Rick: No, not really. I think this time round we’re going to spend – apart from the summer touring we’re doing – just a long time in the studio. We’re aiming at writing about 30 songs, get them recorded and then sort of figure out how we’re gonna release it, whether it’s gonna be single tracks or maybe EP’s. I think we’re kinda wanting the music to lead us this time, rather than sort of have a concept and try and write it [as we go] and live up to it. Let the music do the talking this time, I guess. Whatever feels more natural I guess, whatever feels the best way to do it. We were discussing if maybe we could release 3 or 4 EPs a year.
100% ROCK: With the industry the way it is, no-one really knows what’s going to work now, so I think you really have to plough your own field and see what works for each individual artist.
Rick: Yeah.
100% ROCK: Looking back on twenty years of Ash, what are your strongest emotions?
Rick: Errrr… is drunkenness an emotion? [laughs]
100% ROCK: It is some nights.
Rick: Yeah it was last night! I’ve actually been on the wagon pretty much since Ash turned twenty, apart from a few nights. It’s been a pretty great twenty years y’know. If you’d told my 17 year old self that I’d still be doing this at twice that age, I would have been, I guess, quite surprised really. I just look around and think, I’m still living the dream – getting pretty close to forty, playing in a band, you can’t really ask for much more than that you know. I think we all sort of thought, we hoped this band would be a long term thing and not just something where we’d do a couple of albums and then get back to real life or whatever. This IS real life – and that’s pretty fucking amazing you know.

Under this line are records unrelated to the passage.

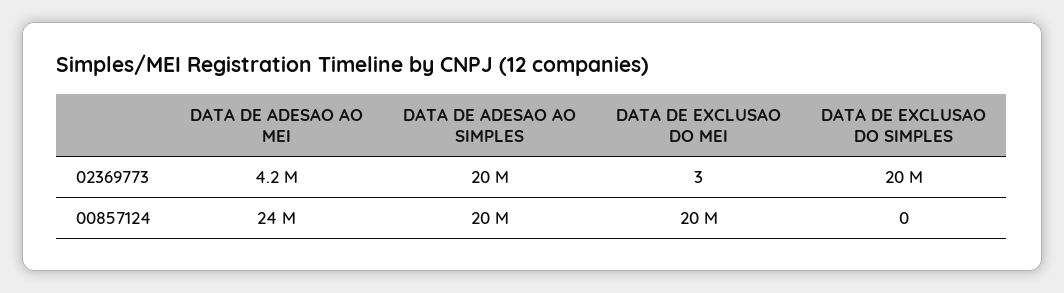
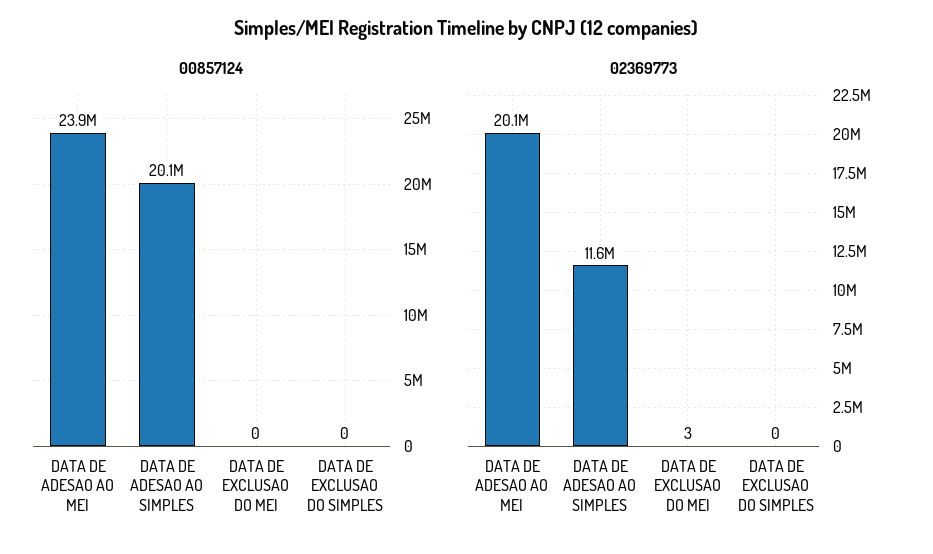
  {
    "02369773": {
-     "DATA DE ADESAO AO MEI": 4200000,
+     "DATA DE ADESAO AO MEI": 20100000,
-     "DATA DE ADESAO AO SIMPLES": 20000000,
+     "DATA DE ADESAO AO SIMPLES": 11600000,
      "DATA DE EXCLUSAO DO MEI": 3,
-     "DATA DE EXCLUSAO DO SIMPLES": 20000000
+     "DATA DE EXCLUSAO DO SIMPLES": 0
    },
    "00857124": {
      "DATA DE ADESAO AO MEI": 23900000,
      "DATA DE ADESAO AO SIMPLES": 20100000,
-     "DATA DE EXCLUSAO DO MEI": 20000000,
+     "DATA DE EXCLUSAO DO MEI": 0,
      "DATA DE EXCLUSAO DO SIMPLES": 0
    }
  }

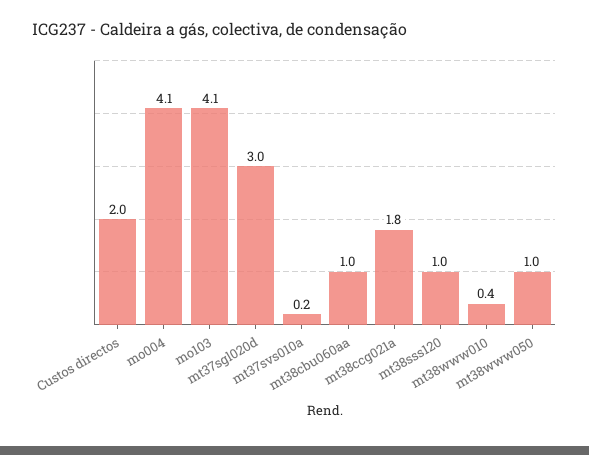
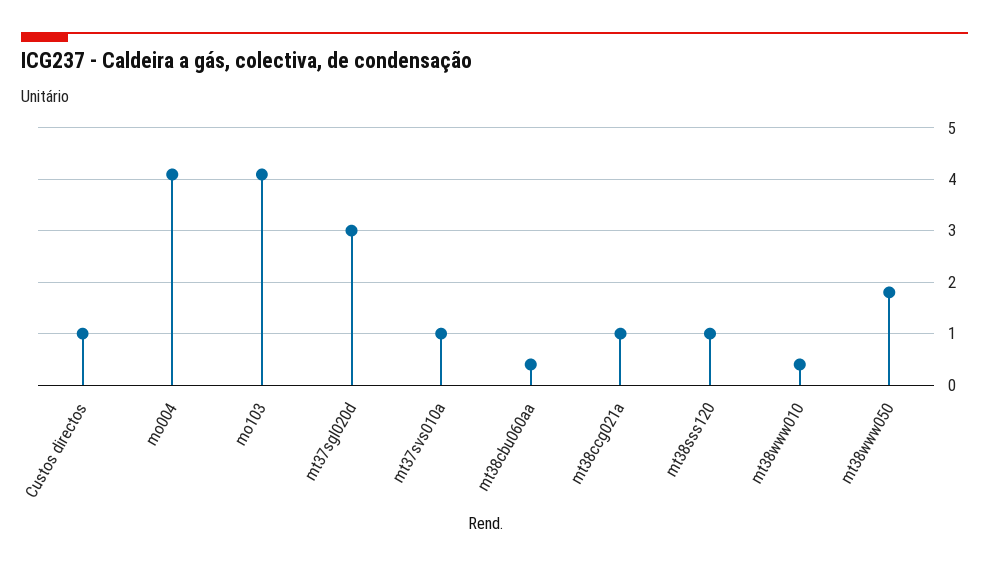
  {
-   "Custos directos": 2,
+   "Custos directos": 1,
    "mo004": 4.1,
    "mo103": 4.1,
    "mt37sgl020d": 3,
-   "mt37svs010a": 0.2,
+   "mt37svs010a": 1,
-   "mt38cbu060aa": 1,
+   "mt38cbu060aa": 0.4,
-   "mt38ccg021a": 1.8,
+   "mt38ccg021a": 1,
    "mt38sss120": 1,
    "mt38www010": 0.4,
-   "mt38www050": 1
+   "mt38www050": 1.8
  }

There’s a hundred thousand kids out there with guitars and drumkits, and we’ve not just put out an album but been able to maintain that over twenty years. There’s this feeling that we’re really sort of privileged, and a lot of that is down to our fans. It’s AMAZING that we’re coming back to Australia to do 1977 – it’s I guess 17 years later and we’re about to do one of our biggest tours of Australia ever. I feel amazingly privileged so thanks to all our fans, and to everyone in Perth – thanks for making my dreams come true, y’know!
100% ROCK: Thanks for your time Rick, have a great tour!